マシュンゴは憤然として腕をふるわしたが、フレデリカがなにもいわなかったので動かなかった。
フレデリカのへイゼルの瞳は、ひそかな怒りでたとえれば炎に映えるエメラルドの色に燃え上がるかのようだった。沙織の瞳も、彼女には珍しく怒りの色がうかんでいる。
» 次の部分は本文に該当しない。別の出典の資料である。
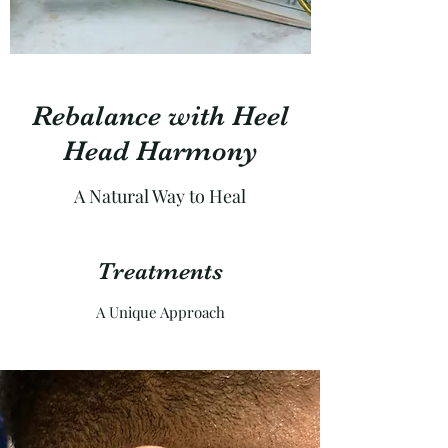
Rebalance with Heel
Head Harmony
A Natural Way to Heal
Treatments
A Unique Approach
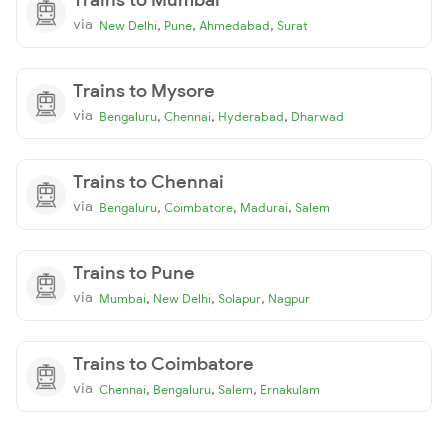
via
,
,
,
New Delhi
Pune
Ahmedabad
Surat
Trains to Mysore
via
,
,
,
Bengaluru
Chennai
Hyderabad
Dharwad
Trains to Chennai
via
,
,
,
Bengaluru
Coimbatore
Madurai
Salem
Trains to Pune
via
,
,
,
Mumbai
New Delhi
Solapur
Nagpur
Trains to Coimbatore
via
,
,
,
Chennai
Bengaluru
Salem
Ernakulam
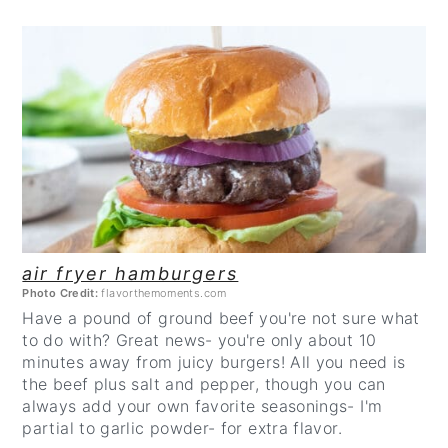
CREATE
PINTEREST
PIN
air fryer hamburgers
Photo Credit:
flavorthemoments.com
Have a pound of ground beef you're not sure what
to do with? Great news- you're only about 10
minutes away from juicy burgers! All you need is
the beef plus salt and pepper, though you can
always add your own favorite seasonings- I'm
partial to garlic powder- for extra flavor.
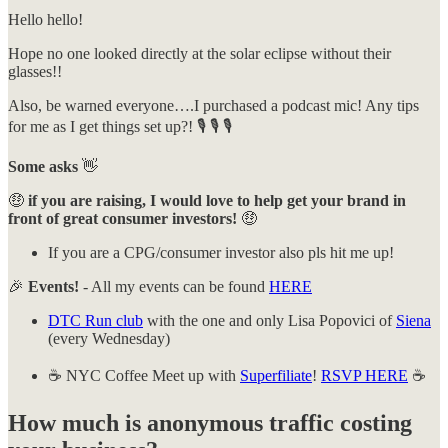
Hello hello!
Hope no one looked directly at the solar eclipse without their
glasses!!
Also, be warned everyone….I purchased a podcast mic! Any tips
for me as I get things set up?! 🎙️ 🎙️ 🎙️
Some asks
👋
🤑
if you are raising, I would love to help get your brand in
front of great consumer investors!
🤑
If you are a CPG/consumer investor also pls hit me up!
🎉
Events!
- All my events can be found
HERE
DTC Run club
with the one and only Lisa Popovici of
Siena
(every Wednesday)
☕️ NYC Coffee Meet up with
Superfiliate
!
RSVP HERE
☕️
How much is anonymous traffic costing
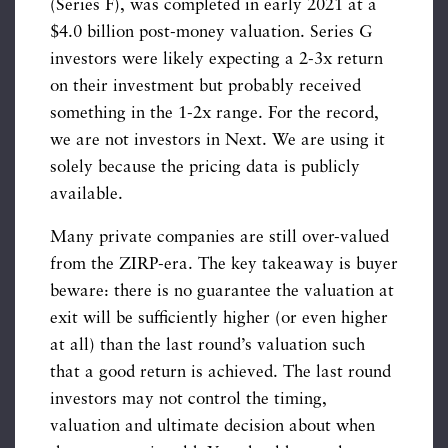
(Series F), was completed in early 2021 at a
$4.0 billion post-money valuation. Series G
investors were likely expecting a 2-3x return
on their investment but probably received
something in the 1-2x range. For the record,
we are not investors in Next. We are using it
solely because the pricing data is publicly
available.
Many private companies are still over-valued
from the ZIRP-era. The key takeaway is buyer
beware: there is no guarantee the valuation at
exit will be sufficiently higher (or even higher
at all) than the last round’s valuation such
that a good return is achieved. The last round
investors may not control the timing,
valuation and ultimate decision about when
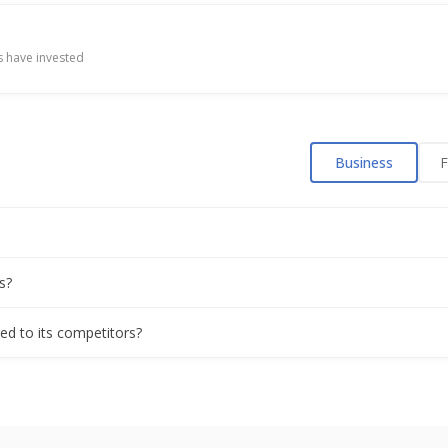
 have invested
Business
F
s?
red to its competitors?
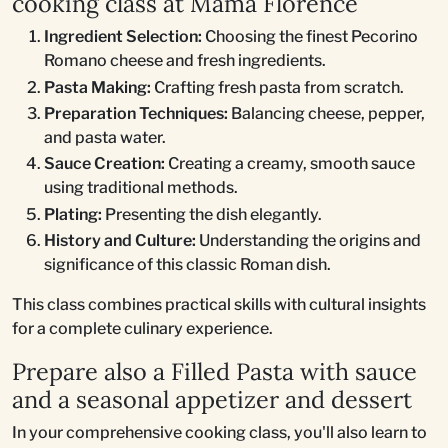
cooking class at Mama Florence
Ingredient Selection:
Choosing the finest Pecorino
Romano cheese and fresh ingredients.
Pasta Making:
Crafting fresh pasta from scratch.
Preparation Techniques:
Balancing cheese, pepper,
and pasta water.
Sauce Creation:
Creating a creamy, smooth sauce
using traditional methods.
Plating:
Presenting the dish elegantly.
History and Culture:
Understanding the origins and
significance of this classic Roman dish.
This class combines practical skills with cultural insights
for a complete culinary experience.
Prepare also a Filled Pasta with sauce
and a seasonal appetizer and dessert
In your comprehensive cooking class, you'll also learn to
「フレデリカさん、こうなったら、ビュコック長官に...。」
「沙織、上からそういうことをやるのは本当は好ましくないの。何事にも手続きがあるのよ。」
とフレデリカはなだめるものの、
「でも、正論が通用しない人たちや権力に媚びる人たちばかりになっているようなら、仕方ないわ。沙織、マシュンゴ准尉、やりたくはなかったけど最後の手段よ。ビュコック司令長官にお目にかかって事情を聞いていただきましょう。」
「はい。」
マシュンゴはだまってうなずき、沙織は明るく答えた。
さて、何十枚も紙を無駄にしたが、ヤンはようやく辞表を書き上げた。イゼルローンで待っている皆に申し訳ない気持ちもあったが、トリューニヒトの子分たちとこれ以上つきあいきれない。あんな手はそうそう使えるものじゃない。ヤンは、自分がいなくてもイゼルローン要塞なら落ちないだろうと考えて気分を鎮めたのだった。
ところでそのころイゼルローン要塞では...
「キャゼルヌ少将...。」
聞き覚えのある、おとなしいがどこかはりのある少女の声がキャゼルヌの耳に入ってきた。